──────── Passage for review ────────

Total Ankle Arthroplasty vs. Ankle Arthrodesis: A Comparative Analysis of Arc of Movement and Functional Outcomes

SLR - April 2017 - Caitlin Miner

Reference: Pedowitz DI, Kane JM, Smith GM, Saffel HL, Comer C, Raikin SM. Total Ankle Arthroplasty vs. Ankle Arthrodesis: A Comparative Analysis of Arc of Movement and Functional Outcomes. Bone Joint J. 2016 May; 98-B(5): 634–40.

Reviewed By: Caitlin Miner, DPM
Residency Program: Hoboken University Medical Center, Hoboken, NJ  

Podiatric Relevance: End-stage ankle joint arthritis is a common condition seen by podiatric physicians. Patients may experience psychological and physical disabilities, which can be severely impairing. Traditionally, the gold standard surgical treatment was tibiotalar arthrodesis; however, long-term studies have shown decreased function due to arthritis of adjacent joints. Recent improvements in the design of total ankle arthroplasty implants have shown improved long-term success rates and an ability to closely mimic the biomechanics of the foot and ankle. To date, few studies compare biomechanics following total ankle arthroplasty and tibiotalar arthrodesis. The purpose of this study was to compare overall sagittal plane mobility following total ankle arthroplasty and tibiotalar arthrodesis.

──────── Information given ────────

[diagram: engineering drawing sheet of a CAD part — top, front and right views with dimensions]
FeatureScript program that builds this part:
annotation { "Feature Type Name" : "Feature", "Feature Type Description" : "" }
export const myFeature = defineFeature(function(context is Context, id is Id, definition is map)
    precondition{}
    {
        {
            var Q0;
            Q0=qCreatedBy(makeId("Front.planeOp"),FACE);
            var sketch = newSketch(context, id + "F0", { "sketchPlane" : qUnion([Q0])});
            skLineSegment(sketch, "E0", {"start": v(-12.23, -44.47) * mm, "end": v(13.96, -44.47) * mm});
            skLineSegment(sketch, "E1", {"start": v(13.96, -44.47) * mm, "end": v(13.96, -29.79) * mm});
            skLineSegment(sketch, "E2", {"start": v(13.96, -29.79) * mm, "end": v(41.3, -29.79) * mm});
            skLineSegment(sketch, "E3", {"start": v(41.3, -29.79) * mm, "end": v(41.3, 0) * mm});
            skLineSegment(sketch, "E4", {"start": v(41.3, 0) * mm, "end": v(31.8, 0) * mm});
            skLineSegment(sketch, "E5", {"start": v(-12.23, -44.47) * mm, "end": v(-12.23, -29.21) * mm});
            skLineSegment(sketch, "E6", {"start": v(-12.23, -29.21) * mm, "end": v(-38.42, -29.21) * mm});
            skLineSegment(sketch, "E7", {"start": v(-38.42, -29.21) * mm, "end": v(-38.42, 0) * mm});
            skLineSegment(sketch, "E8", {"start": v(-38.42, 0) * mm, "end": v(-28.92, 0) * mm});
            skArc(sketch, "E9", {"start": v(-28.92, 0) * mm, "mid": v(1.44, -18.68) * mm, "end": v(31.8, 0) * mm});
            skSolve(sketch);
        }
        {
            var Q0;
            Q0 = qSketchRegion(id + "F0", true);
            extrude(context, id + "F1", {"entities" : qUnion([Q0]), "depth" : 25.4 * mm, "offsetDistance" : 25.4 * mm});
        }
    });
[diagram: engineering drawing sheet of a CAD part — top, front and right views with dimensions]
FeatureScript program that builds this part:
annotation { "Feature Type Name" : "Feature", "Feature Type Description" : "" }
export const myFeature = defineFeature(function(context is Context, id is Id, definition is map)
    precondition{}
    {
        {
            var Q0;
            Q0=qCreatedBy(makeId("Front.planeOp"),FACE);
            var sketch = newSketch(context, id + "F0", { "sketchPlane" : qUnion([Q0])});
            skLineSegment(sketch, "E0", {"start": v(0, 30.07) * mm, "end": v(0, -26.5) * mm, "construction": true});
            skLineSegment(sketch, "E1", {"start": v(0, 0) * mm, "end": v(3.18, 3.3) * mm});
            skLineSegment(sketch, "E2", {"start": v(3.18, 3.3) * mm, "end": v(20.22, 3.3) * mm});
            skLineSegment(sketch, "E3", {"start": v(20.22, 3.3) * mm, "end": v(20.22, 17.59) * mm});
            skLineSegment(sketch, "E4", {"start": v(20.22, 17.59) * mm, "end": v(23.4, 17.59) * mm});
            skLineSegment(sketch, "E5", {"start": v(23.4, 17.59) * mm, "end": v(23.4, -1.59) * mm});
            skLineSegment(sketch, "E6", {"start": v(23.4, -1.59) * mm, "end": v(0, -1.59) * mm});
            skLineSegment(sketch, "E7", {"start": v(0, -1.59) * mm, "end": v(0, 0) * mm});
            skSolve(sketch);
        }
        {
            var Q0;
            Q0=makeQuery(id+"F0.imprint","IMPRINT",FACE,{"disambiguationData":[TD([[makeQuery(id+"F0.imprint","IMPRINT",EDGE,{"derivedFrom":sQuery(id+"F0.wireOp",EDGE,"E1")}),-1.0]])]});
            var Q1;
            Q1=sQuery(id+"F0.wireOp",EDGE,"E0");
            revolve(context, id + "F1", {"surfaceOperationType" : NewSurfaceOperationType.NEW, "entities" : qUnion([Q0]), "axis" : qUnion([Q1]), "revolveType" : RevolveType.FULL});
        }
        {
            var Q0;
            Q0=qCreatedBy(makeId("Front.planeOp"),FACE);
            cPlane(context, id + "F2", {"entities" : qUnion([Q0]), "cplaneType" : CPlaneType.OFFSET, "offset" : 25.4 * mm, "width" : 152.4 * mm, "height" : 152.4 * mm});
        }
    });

────────

## Explore the material
(1) Could you copy the ankle arthroplasty review from "SLR - April" up to and including "May; 98-B(5): 634–40.", substituting "The Bone & Joint Journal" for "Bone Joint J."?
(2) Can you continue the ankle arthroplasty review from its last sentence?

## Numbered answers
(1)
SLR - April 2017 - Caitlin Miner

Reference: Pedowitz DI, Kane JM, Smith GM, Saffel HL, Comer C, Raikin SM. Total Ankle Arthroplasty vs. Ankle Arthrodesis: A Comparative Analysis of Arc of Movement and Functional Outcomes. The Bone & Joint Journal 2016 May; 98-B(5): 634–40.

(2)
Methods: A level III retrospective cohort study was performed comparing 68 total patients who received either tibiotalar arthrodesis (27) or total ankle arthroplasty (41). Primary outcomes included overall arc of movement and talonavicular movement in the sagittal plane, which were assessed using weightbearing lateral radiographs. Functional outcomes were then assessed using the Short Form-12 version 2.0 questionnaire, VAS pain scores and the Foot and Ankle Ability Measure (FAAM).

Results: Arthroplasty patients had a greater overall sagittal range of motion than the arthrodesis group (34.2 vs. 24.3 degrees). The entire arc of movement in the arthrodesis group came from the midfoot (24.3 degrees) whereas tibiotalar and tibionavicular joints both contributed to movement in the arthroplasty group (23.7 and 10.5 degrees at each joint respectively). Arthroplasty patients maintained a more normalized arc of movement about the talonavicular joint compared to the arthrodesis group (10.5 degrees vs. 22.8 degrees). There was no significant difference in the SF-12 scores; however, patients who underwent arthroplasty had a 12.84 lower VAS pain score than the arthrodesis group (12.05 vs. 24.89). The arthroplasty group also had significantly improved FAAM scores compared to the arthrodesis group (82 vs. 71.67 for ADL and 57 vs. 43.39 for sports, respectively).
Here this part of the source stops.